Das ist der zahlenmäßige Teil des Problems. Der polnische Premierminister hat andere Faktoren, insbesondere den Motivationsfaktor, nicht berücksichtigt. Warum sollten die Portugiesen oder die Norweger, die Griechen oder die Schweizer wegen der Ukraine mit Russland in den Krieg ziehen? Warum sollten sie für diesen Krieg etwas opfern? Warum sollten sie ihre Lebensqualität gefährden wegen der Ukraine, von der sie so gut wie nichts wissen, von der die älteren Generationen als eigenständiger Staat nicht einmal in der Schule gelernt haben, weil es vor dreißig Jahren keine Ukraine auf der politischen Landkarte Europas gab? Auch sie, portugiesische, griechische oder norwegische Soldaten, wenn sie gezwungen würden, würden sie wahrscheinlich nicht wirklich irgendwo im Osten, irgendwo in der Ukraine, kämpfen. Erinnern Sie sich an die italienischen, ungarischen und rumänischen Soldaten, die im Zweiten Weltkrieg Hand in Hand mit Deutschen an der Ostfront kämpften? Sie waren in der Regel eher eine Belastung als eine echte Hilfe. War es nicht dasselbe mit Napoleons Einfall in Russland? Der französische Kaiser führte Truppen aus fast ganz Europa an. Seine zahlenmäßige Überlegenheit war mehr als offensichtlich. Wie erging es ihm?
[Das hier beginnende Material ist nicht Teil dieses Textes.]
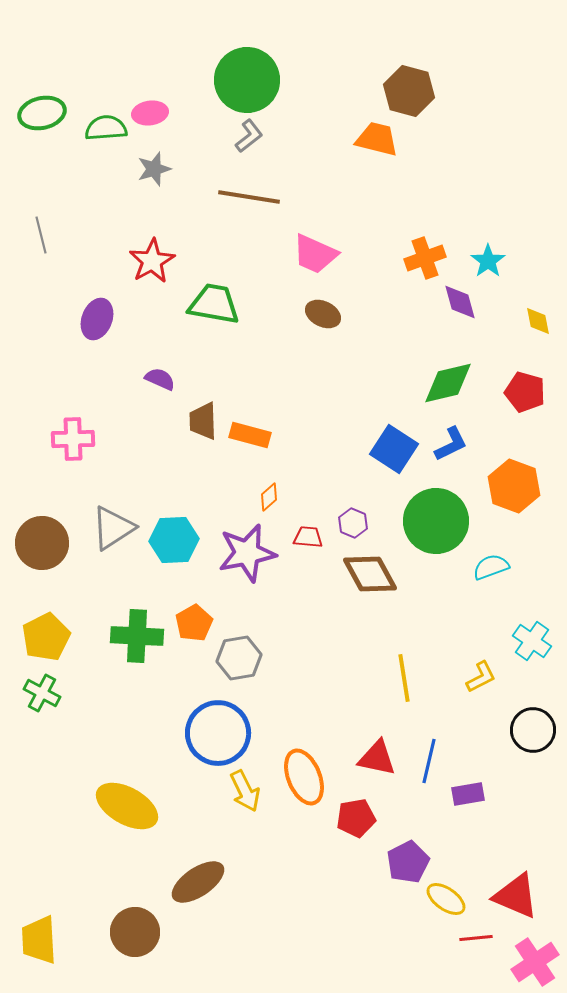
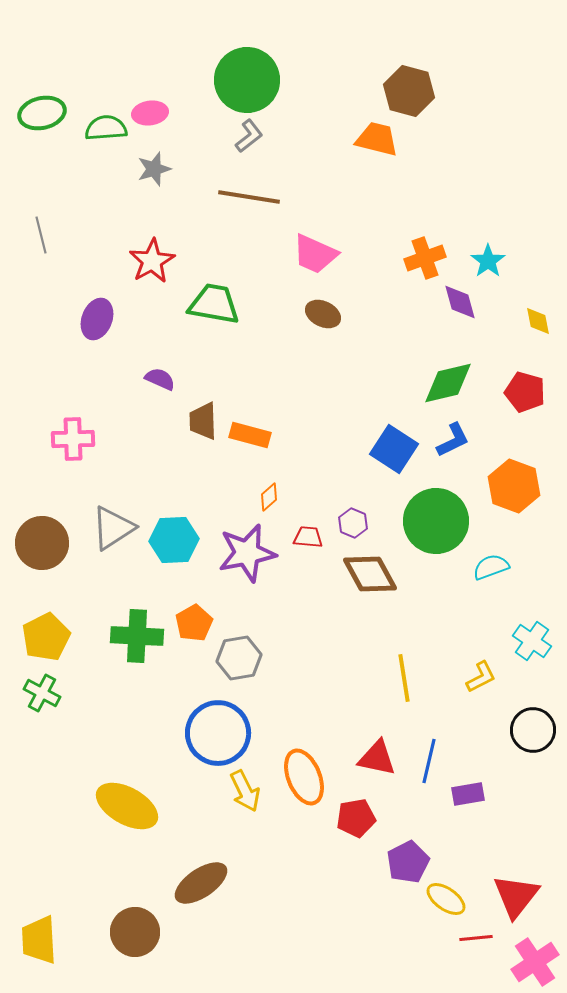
blue L-shape at (451, 444): moved 2 px right, 4 px up
brown ellipse at (198, 882): moved 3 px right, 1 px down
red triangle at (516, 896): rotated 45 degrees clockwise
Was bedeuten die Zahlen? Die Zahlen haben nur in abstrakten mathematischen Betrachtungen ihren abstrakten Wert. Nur in der Mathematik ist jeder einzelne und jeder andere immer die gleichen zwei. Im wirklichen Leben sind diese beiden Soldaten keineswegs dasselbe wie diejenigen beiden Soldaten, der militärische Wert dieser beiden Panzer und ihrer Besatzungen ist nicht vergleichbar mit dem militärischen Wert derjenigen beiden Panzer und ihrer Besatzungen und so weiter und so fort. Es gibt so viele Faktoren, die wichtig sind, dass es fast unmöglich ist, sie alle zu berücksichtigen. Zahlen gewinnen nur, wenn andere wichtige Faktoren mehr oder weniger vergleichbar sind. Zahlen an sich sind nur Statistiken, abstrakte Metriken. Europa und die Vereinigten Staaten – um noch einmal Donald Tusk oder das Internationale Institut für strategische Studien zu zitieren – haben insgesamt 3,9 Millionen Berufstruppen, Russland – 1,1: ein Verhältnis von etwa 4 zu 1. Was ist Realität? Die Realität zeigt, dass Russland ein Viertel des ukrainischen Territoriums hält, während Europa seine schlaffen Muskeln spielen lässt und drohende Erklärungen abgibt – jetzt aus Paris, jetzt aus London – und mit seinem hilflosen – kindlichen – Hass auf Russland immer wütender wird.